Sie sind seit acht Monaten ein Paar, lieben sich und die Mutter des Mädchens toleriert die Beziehung: Trotzdem musste sich ein heute 25-Jähriger aus dem Landkreis Coburg wegen schweren sexuellen Missbrauchs am Dienstag vor dem Jugendschöffengericht verantworten. Laut Paragraf 176 des Strafgesetzbuches sind sexuelle Handlungen an einer Person unter 14 Jahren grundsätzlich verboten.

Im vorliegenden Fall war das Mädchen, das der Mann vor eineinhalb Jahren in einem Jugendtreff kennengelernt hatte, erst 13 Jahre alt. Im Juni vergangenen Jahres kam es in seiner Wohnung zum Geschlechtsverkehr zwischen dem damals 24-jährigen verheirateten Arbeiter und der jungen Frau. Dies räumte der Mann vor Gericht auch ein. Allerdings seien die Handlungen einvernehmlich gewesen, sagte er aus.

Das Mädchen habe kurz vor ihrem 14. Geburtstag gestanden, als es passiert sei. Inzwischen seien die beiden seit rund acht Monaten liiert.
"Auch die Mutter steht hinter uns", sagte der Mann.

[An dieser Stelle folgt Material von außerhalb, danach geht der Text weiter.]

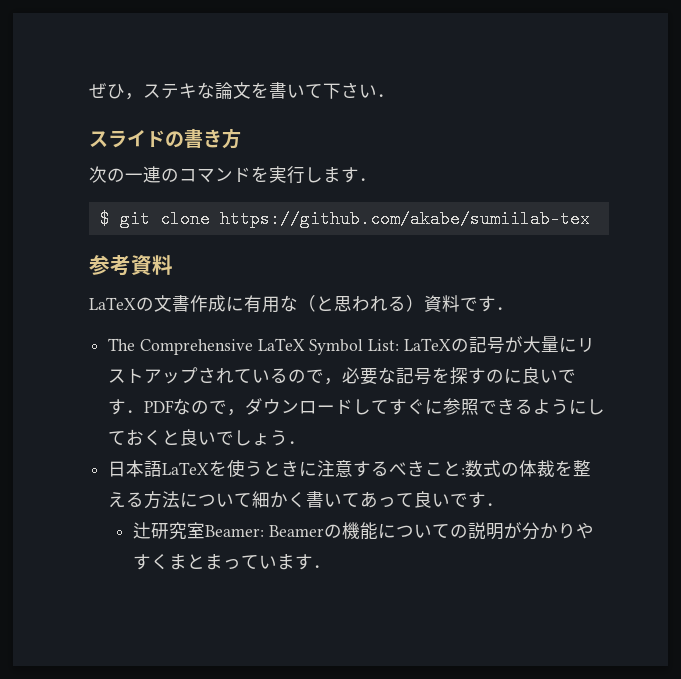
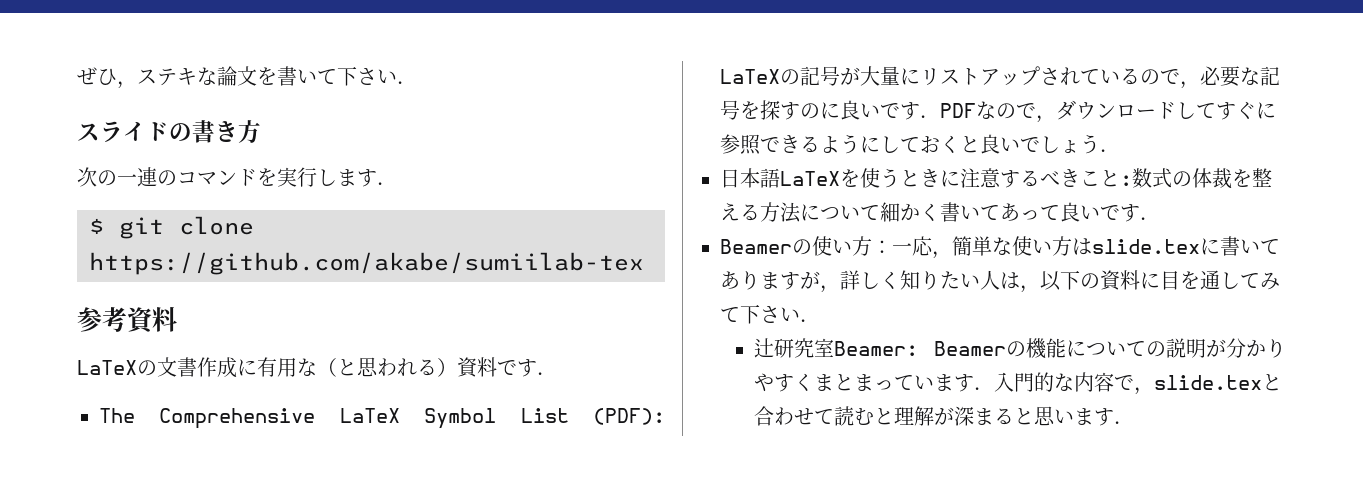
[368,339,400,351] List: -> [520,408,665,425] List (PDF):
(505, 504) none -> [720,236,1280,259] [720,270,1280,293] [720,304,820,324] // Beamerの使い方：一応，簡単な使い方はslide.texに書いてありますが，詳しく知りたい人は，以下の資料に目を通してみて下さい．
(331, 566) none -> [993,372,1282,395] [753,406,1134,426] 入門的な内容で，slide.texと合わせて読むと理解が深まると思います．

Gemeinsame Zukunft geplant

"Ich bin mit ihr sehr glücklich und ich hoffe, dass es ein gutes und zufriedenes Leben wird", sagte er zudem auf Nachfrage von Richterin Susanne Hinz, wie er sich die Zukunft mit dem Mädchen vorstelle. Von seiner Frau lebe er getrennt, erläuterte er, und wolle sich scheiden lassen.

Im Wesentlichen bestätigte die junge Zeugin, die in Anwesenheit ihrer Mutter und unter Ausschluss der Öffentlichkeit vernommen wurde, die Aussagen des Mannes. Staatsanwalt Michael Imhof würdigte die Umstände der Tat: Schwerer sexueller Missbrauch von Kindern sei einer der schwerwiegendsten Rechtstatbestände, die die Justiz kenne, betonte er. In seinem Plädoyer sagte er allerdings auch: "Es war einvernehmlich, er hat sie nicht überredet, es war auch kein einmaliger Ausrutscher und die beiden sind immer noch zusammen."

Deshalb ging Imhof von einem minderschweren Fall aus. Er forderte eine Strafe von einem Jahr und zehn Monaten zur Bewährung sowie eine Geldauflage in Höhe von 500 Euro für einen gemeinnützigen Zweck.
"Sie haben ein bisschen tief in die Tasche gegriffen", sagte dazu der Verteidiger des Angeklagten und plädierte, das Urteil auf ein Jahr zur Bewährung auszusetzen. Imhoff stimmte allerdings mit den Beobachtungen des Staatsanwaltes überein: Beide erklärten, dass die junge Frau einen reifen Eindruck mache, während der Angeklagte mit seinen 25 Jahren noch recht kindlich wirke. "Sie hat einen Persönlichkeitsvorsprung", sagte der Verteidiger.


Minderschwerer Fall

Das Mädchen habe die Einvernehmlichkeit bestätigt, erklärte auch die Richterin bei der Urteilsverkündung. Aus diesem Grund handele es sich um einen minderschweren Fall, der mit einem Jahr und sechs Monaten zur Bewährung und einer Geldstrafe von 500 Euro geahndet werde. Da der junge Mann auch nicht vorbestraft sei, gehe sie davon aus, dass "das nicht mehr vorkommt." Allerdings kritisierte sie die Äußerungen von der "Reife" der jungen Frau: "Ich mag es nicht, wenn man von ,äußerlich schon stark entwickelt‘ spricht", sagte sie, "weil man die innere Reife betrachten muss."

Geschlechtsverkehr mit Kindern unter 14 Jahren sei grundsätzlich strafbar, erklärte Hinz, "schon allein um Jugendliche vor übereilten Handlungen zu schützen." Das Urteil ist rechtskräftig.